PASSAGE TO READ

%%

Class WikiText2

  • All Implemented Interfaces:
    ai.djl.training.dataset.Dataset, ai.djl.training.dataset.RawDataset<java.nio.file.Path>

    public class WikiText2
    extends java.lang.Object
    implements ai.djl.training.dataset.RawDataset<java.nio.file.Path>
    The WikiText language modeling dataset is a collection of over 100 million tokens extracted from the set of verified Good and Featured articles on Wikipedia.
    • Nested Class Summary

      Nested Classes 
      Modifier and Type Class Description
      static class  WikiText2.Builder
      A builder to construct a WikiText2 .
      • Nested classes/interfaces inherited from interface ai.djl.training.dataset.Dataset

        ai.djl.training.dataset.Dataset.Usage
    • Method Summary

      All Methods Static Methods Instance Methods Concrete Methods 
      Modifier and Type Method Description
      static WikiText2.Builder builder()
      Creates a builder to build a WikiText2.
      java.nio.file.Path getData()
      Get data from the WikiText2 dataset.
      java.lang.Iterable<ai.djl.training.dataset.Batch> getData​(ai.djl.ndarray.NDManager manager)
      Fetches an iterator that can iterate through the Dataset.
      void prepare​(ai.djl.util.Progress progress)
      Prepares the dataset for use with tracked progress.
      • Methods inherited from class java.lang.Object

        clone, equals, finalize, getClass, hashCode, notify, notifyAll, toString, wait, wait, wait
      • Methods inherited from interface ai.djl.training.dataset.Dataset

        getData, matchingTranslatorOptions, prepare
    • Method Detail

      • prepare

        public void prepare​(ai.djl.util.Progress progress)
                     throws java.io.IOException
        Prepares the dataset for use with tracked progress.
        Specified by:
        prepare in interface ai.djl.training.dataset.Dataset
        Parameters:
        progress - the progress tracker
        Throws:
        java.io.IOException - for various exceptions depending on the dataset
      • getData

        public java.lang.Iterable<ai.djl.training.dataset.Batch> getData​(ai.djl.ndarray.NDManager manager)

%%

RECORD LIST
%%

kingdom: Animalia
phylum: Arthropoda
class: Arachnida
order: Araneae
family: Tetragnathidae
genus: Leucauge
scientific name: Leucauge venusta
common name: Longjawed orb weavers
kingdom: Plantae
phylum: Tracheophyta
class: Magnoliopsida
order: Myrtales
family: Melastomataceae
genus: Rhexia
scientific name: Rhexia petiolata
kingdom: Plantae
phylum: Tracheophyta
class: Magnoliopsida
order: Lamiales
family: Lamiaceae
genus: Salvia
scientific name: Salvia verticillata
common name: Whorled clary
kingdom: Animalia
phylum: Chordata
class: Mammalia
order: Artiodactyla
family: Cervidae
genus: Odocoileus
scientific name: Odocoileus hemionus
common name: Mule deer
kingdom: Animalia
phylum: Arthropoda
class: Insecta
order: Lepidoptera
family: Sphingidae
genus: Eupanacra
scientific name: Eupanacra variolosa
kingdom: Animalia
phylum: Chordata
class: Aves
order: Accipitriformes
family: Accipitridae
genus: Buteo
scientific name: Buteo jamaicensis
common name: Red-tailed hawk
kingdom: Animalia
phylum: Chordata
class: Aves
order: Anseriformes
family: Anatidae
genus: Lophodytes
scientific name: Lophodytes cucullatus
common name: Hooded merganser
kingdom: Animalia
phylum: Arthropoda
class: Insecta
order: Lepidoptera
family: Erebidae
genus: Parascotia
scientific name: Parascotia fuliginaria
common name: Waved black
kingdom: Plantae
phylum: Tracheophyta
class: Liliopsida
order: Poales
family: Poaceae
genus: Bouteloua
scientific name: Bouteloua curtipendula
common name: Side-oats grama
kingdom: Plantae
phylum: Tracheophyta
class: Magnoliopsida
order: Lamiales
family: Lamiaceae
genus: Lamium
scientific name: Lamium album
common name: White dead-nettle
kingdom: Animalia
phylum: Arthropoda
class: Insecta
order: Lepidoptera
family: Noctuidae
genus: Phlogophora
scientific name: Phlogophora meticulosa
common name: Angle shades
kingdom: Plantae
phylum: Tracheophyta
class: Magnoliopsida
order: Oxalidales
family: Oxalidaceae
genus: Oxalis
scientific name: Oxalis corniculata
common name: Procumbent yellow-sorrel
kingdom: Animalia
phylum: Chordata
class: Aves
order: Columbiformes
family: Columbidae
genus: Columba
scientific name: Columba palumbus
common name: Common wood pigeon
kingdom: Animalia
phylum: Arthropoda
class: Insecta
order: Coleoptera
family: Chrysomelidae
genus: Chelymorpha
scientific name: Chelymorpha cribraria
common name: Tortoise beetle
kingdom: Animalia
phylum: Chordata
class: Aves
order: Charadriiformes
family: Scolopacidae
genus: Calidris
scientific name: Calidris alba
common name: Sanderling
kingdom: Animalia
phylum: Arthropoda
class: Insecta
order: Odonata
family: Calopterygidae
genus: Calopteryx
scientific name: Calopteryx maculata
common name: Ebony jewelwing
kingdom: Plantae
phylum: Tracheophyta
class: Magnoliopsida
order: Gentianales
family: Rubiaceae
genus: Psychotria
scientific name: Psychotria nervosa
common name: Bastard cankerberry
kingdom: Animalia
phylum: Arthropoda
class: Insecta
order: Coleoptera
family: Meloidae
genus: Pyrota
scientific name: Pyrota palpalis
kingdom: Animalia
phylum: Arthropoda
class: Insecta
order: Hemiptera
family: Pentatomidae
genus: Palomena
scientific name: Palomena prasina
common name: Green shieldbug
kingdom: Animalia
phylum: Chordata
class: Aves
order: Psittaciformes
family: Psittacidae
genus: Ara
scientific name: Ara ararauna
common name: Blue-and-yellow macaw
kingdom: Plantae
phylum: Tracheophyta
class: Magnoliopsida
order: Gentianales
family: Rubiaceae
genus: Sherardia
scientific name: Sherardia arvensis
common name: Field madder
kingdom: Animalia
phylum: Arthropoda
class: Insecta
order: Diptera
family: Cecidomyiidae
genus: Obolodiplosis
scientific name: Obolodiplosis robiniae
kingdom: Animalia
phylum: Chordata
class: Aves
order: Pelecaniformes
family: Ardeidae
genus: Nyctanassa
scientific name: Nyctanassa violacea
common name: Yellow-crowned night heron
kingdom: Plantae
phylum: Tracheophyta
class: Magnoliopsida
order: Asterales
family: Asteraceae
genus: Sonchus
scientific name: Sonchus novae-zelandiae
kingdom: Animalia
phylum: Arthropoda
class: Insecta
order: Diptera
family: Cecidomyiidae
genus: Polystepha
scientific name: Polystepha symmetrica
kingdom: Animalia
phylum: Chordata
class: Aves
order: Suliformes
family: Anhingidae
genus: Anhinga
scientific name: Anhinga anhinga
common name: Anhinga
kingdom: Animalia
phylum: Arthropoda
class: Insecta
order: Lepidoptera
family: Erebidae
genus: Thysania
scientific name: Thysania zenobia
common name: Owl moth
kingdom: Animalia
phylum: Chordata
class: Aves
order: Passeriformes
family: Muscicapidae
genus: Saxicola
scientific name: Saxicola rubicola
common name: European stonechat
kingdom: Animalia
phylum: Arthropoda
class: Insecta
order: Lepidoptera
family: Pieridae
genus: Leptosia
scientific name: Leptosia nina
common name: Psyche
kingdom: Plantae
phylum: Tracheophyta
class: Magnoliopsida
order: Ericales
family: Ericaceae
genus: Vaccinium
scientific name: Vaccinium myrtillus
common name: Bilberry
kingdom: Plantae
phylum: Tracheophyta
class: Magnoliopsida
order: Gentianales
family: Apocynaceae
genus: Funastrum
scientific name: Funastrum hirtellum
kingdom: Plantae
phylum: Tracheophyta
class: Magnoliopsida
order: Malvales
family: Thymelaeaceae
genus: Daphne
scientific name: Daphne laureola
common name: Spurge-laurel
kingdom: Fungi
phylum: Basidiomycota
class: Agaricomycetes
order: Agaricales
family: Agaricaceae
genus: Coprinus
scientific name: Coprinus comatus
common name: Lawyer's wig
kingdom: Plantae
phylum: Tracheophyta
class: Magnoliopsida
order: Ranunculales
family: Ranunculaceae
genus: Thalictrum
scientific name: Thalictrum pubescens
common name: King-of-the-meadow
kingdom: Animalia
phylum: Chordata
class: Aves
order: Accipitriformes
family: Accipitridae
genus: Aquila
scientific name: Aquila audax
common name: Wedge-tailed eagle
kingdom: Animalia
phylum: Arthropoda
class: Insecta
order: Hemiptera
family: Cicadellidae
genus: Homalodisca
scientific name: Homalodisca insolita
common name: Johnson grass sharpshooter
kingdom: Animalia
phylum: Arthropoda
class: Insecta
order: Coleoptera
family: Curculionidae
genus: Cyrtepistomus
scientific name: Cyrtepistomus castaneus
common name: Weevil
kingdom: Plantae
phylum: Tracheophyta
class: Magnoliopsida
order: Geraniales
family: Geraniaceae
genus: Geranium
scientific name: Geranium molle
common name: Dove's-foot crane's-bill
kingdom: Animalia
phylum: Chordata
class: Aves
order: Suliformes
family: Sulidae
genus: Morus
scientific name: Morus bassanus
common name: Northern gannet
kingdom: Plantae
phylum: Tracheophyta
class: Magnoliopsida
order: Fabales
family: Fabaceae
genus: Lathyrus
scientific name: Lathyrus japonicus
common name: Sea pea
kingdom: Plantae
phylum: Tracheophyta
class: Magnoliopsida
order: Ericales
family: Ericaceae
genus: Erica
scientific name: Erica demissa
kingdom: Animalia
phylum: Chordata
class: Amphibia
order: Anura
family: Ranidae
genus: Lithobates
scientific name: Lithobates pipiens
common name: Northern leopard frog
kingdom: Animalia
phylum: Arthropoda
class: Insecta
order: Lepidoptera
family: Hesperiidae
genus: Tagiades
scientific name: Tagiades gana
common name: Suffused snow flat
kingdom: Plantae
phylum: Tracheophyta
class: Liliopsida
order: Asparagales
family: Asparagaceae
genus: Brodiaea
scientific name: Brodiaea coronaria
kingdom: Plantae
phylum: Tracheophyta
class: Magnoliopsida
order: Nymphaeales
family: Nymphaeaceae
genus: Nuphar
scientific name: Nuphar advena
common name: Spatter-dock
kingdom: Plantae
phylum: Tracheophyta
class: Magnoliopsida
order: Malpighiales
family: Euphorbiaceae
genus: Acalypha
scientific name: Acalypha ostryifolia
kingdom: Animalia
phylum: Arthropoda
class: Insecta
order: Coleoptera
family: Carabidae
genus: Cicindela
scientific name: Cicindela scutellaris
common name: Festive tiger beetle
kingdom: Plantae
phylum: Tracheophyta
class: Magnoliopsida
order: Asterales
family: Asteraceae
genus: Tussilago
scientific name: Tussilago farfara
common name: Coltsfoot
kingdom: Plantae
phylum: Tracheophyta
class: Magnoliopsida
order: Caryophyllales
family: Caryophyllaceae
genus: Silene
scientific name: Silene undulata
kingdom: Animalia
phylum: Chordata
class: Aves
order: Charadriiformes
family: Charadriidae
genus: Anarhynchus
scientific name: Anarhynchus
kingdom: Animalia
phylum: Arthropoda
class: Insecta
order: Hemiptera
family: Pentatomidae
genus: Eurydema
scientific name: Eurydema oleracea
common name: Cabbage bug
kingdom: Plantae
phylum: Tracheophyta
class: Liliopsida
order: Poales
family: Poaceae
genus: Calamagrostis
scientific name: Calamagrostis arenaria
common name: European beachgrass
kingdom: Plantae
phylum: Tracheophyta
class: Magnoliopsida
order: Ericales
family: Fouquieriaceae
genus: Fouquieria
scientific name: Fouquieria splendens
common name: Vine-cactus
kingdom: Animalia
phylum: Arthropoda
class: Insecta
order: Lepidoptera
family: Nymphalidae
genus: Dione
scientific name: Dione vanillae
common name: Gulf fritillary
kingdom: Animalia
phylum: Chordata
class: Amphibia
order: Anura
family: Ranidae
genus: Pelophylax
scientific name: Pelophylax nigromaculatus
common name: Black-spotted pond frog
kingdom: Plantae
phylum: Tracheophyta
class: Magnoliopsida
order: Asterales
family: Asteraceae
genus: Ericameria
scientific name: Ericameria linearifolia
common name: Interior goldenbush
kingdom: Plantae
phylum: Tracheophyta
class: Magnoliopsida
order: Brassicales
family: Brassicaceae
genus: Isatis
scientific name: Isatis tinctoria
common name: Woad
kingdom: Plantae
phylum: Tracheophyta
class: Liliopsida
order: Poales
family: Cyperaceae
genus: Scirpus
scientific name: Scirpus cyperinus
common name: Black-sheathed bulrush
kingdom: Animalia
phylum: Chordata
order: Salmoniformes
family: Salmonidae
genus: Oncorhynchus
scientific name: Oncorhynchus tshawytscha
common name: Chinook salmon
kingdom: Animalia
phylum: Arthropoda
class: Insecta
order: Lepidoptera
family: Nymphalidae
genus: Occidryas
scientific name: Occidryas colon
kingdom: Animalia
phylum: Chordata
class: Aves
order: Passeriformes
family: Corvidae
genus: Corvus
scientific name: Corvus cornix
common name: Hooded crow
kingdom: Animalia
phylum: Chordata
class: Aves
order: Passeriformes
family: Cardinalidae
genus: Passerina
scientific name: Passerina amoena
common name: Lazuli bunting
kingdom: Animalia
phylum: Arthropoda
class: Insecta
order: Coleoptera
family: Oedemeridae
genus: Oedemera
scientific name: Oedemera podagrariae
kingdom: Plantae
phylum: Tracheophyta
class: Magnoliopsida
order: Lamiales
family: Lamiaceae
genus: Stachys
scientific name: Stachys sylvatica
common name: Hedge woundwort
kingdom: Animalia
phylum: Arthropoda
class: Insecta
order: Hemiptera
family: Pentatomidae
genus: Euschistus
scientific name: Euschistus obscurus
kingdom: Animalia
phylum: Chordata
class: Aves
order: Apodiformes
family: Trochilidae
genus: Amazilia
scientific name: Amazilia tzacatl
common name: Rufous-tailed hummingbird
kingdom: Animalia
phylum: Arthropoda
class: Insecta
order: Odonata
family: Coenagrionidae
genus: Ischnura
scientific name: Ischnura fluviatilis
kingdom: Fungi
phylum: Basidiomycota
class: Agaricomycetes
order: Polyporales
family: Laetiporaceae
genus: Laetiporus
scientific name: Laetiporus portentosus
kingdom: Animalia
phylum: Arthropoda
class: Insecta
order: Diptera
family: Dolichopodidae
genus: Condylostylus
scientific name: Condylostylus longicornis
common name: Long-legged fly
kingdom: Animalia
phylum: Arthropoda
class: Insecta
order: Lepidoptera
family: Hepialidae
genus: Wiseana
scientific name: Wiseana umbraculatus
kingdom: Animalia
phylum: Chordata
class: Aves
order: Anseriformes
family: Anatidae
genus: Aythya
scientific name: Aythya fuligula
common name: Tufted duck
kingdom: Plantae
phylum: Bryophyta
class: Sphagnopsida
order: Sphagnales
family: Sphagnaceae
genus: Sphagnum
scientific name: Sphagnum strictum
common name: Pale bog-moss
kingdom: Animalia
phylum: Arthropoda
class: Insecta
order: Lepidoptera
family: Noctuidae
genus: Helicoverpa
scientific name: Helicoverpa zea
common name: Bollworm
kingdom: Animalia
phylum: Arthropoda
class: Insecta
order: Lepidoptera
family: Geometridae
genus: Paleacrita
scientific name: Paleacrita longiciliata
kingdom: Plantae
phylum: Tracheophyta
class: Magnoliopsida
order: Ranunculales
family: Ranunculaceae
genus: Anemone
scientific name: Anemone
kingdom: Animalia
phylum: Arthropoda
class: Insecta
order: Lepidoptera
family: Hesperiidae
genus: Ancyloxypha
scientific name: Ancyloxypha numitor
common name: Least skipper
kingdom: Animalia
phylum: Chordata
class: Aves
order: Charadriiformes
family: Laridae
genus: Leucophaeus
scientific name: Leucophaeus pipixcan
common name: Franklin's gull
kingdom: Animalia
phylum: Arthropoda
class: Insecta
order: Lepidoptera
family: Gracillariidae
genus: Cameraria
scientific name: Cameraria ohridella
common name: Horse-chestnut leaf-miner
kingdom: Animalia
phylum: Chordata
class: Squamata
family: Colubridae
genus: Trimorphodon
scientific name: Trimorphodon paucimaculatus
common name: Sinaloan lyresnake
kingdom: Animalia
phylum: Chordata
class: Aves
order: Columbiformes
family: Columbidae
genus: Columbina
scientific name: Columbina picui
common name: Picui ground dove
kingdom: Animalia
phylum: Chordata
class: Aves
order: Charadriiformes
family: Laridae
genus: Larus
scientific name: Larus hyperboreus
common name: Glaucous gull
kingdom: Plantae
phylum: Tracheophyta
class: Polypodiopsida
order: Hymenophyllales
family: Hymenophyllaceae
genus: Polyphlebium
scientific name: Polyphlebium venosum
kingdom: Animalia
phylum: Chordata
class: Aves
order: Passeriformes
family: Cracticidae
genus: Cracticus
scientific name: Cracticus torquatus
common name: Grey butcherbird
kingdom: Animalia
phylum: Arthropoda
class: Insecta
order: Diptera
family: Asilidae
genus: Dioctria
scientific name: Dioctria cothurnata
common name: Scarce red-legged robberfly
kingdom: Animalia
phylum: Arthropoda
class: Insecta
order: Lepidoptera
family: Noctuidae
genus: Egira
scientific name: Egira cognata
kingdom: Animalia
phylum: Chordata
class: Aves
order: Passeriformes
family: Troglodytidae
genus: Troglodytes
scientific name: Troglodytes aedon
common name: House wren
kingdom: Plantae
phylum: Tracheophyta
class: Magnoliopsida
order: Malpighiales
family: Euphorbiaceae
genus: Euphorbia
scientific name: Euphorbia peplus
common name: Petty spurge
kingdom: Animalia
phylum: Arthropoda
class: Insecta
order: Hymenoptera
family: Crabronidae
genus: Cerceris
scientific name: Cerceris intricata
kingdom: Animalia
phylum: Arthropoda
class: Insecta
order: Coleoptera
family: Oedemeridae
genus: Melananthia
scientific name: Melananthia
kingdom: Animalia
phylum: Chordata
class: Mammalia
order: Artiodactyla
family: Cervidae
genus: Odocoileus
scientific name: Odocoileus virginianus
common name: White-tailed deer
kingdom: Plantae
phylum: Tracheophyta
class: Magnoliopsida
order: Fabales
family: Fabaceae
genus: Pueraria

%%

WRITTEN PROBLEM 1
List the methods that the WikiText2 documentation shows as inherited from interface ai.djl.training.dataset.Dataset.
WRITTEN PROBLEM 2
According to the WikiText2 documentation, which exception can the prepare method throw?
WRITTEN PROBLEM 3
From the WikiText2 documentation, write out the stretch from "ai.djl.training.dataset.Dataset.Usage" through "build a WikiText2.".
The data has no connection to the WikiText2 documentation.

WRITTEN ANSWER 1
getData
matchingTranslatorOptions
prepare

WRITTEN ANSWER 2
java.io.IOException

WRITTEN ANSWER 3
ai.djl.training.dataset.Dataset.Usage
    • Method Summary

      All Methods Static Methods Instance Methods Concrete Methods 
      Modifier and Type Method Description
      static WikiText2.Builder builder()
      Creates a builder to build a WikiText2.